Recreational therapists work in a variety of settings. Some offer services in activity rooms specific to their purposes but use an office setting for documentation and planning. Many integrate traveling on buses or subways with their outings in order to teach clients how to use these things. They may take clients to a grocery store, a park, a theatrical production, or a petting zoo to expand the clients’ base of experience and to teach or reinforce specific skills.

Recreational therapists must be patient, have considerable stamina and enough strength to carry equipment or lift supplies. They will be on their feet often and must pay careful attention to detail. Fast reaction times can be important if a client is suddenly in a dangerous situation. A true affection for the range of human personality and emotions makes this type of work a good fit. These types of jobs are typically 40 hours per week, although the schedule may not be strictly adhered to. Working some evenings or weekends is common, depending upon the activity that will be undertaken.

Recreational therapists are usually required to have a bachelor’s degree with a concentration in therapeutic recreation; some locations accept an associate degree instead. While some states oversee recreational therapists, others do not; the regulations in those that do may vary. Over 100 colleges and universities offer preparatory courses for recreational therapists. Associates, bachelor’s, master’s, or doctoral degrees are all available. Coursework covers assessment, program planning, interventions, anatomy, physiology, abnormal psychology, terminology, the characteristics of specific disorders or disabilities, ethics, and assistive devices and technology.

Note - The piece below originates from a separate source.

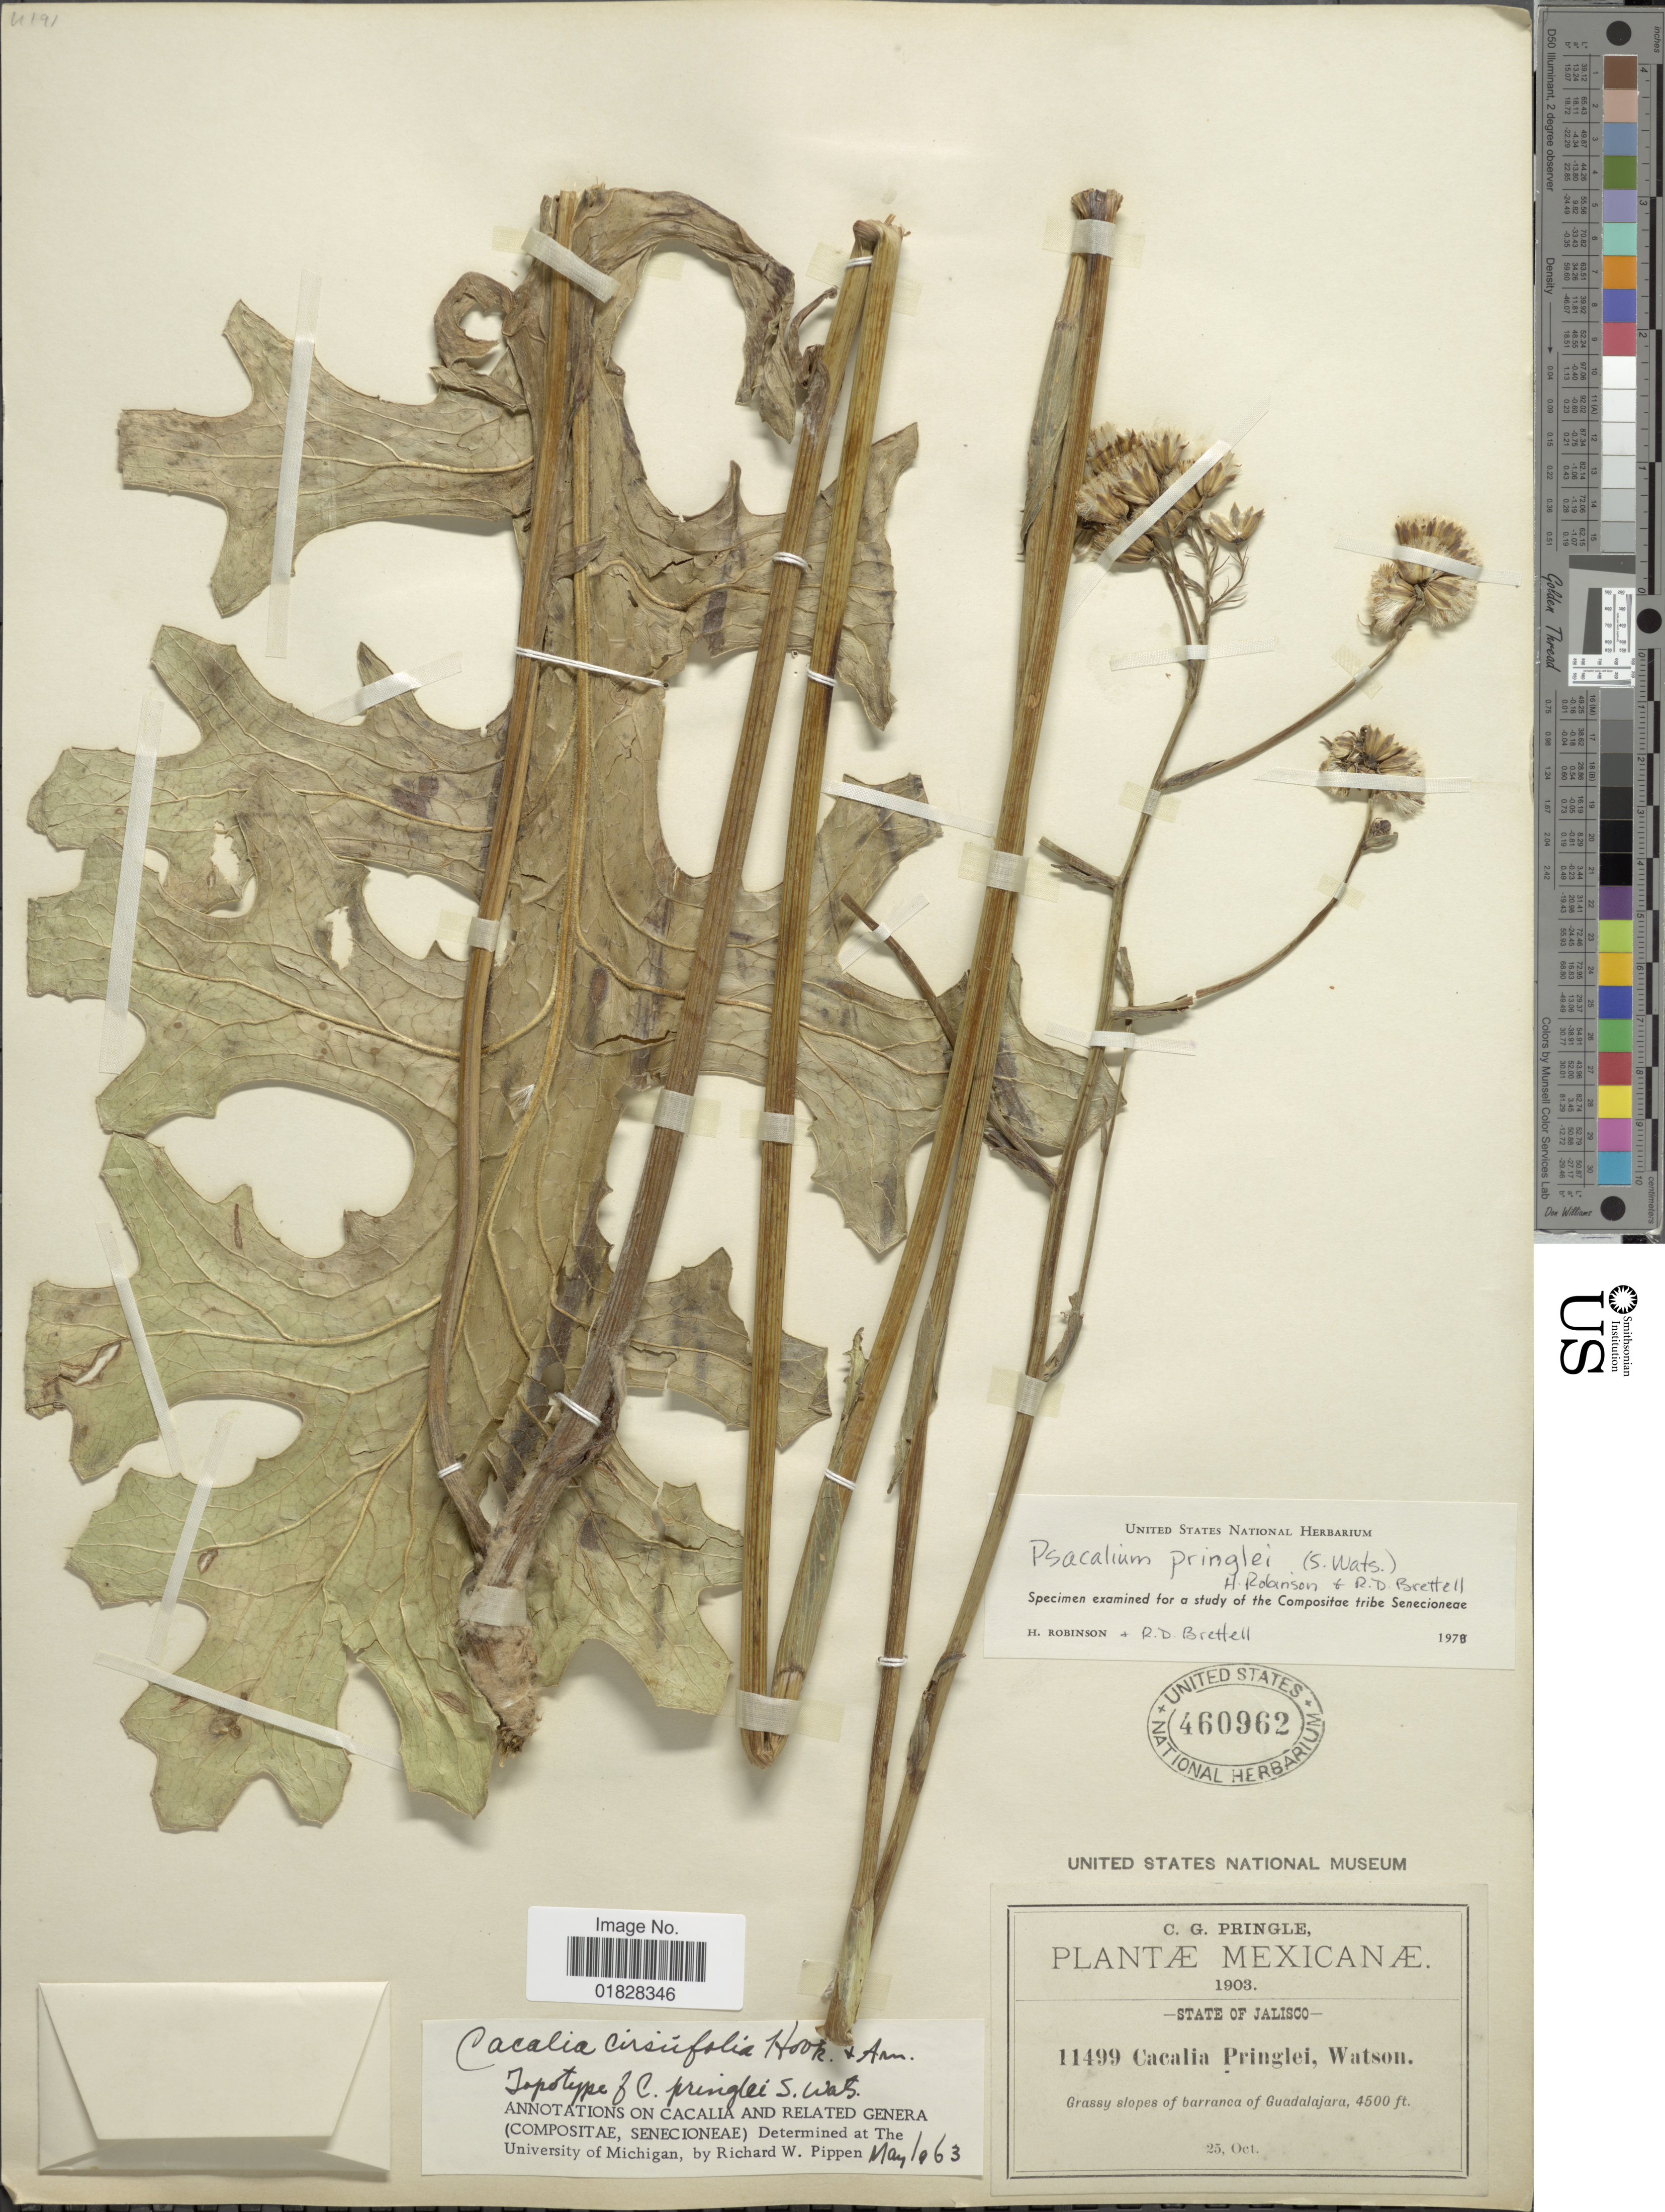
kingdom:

Some states require that recreational therapists be licensed, and many employers want job applicants who have been certified by the National Council for Therapeutic Recreation Certification.

With time and experience, some therapists can get promoted to supervisory or administrative posts. Teaching, becoming involved with research, or offering consultation are other ways to develop career skills.
The median annual salary for recreational therapists is around $39,000. Midrange earnings are between approximately $30,000 and $50,000. The lowest 10% earn less than $25,000, while those in the top 10% earn more than $60,000.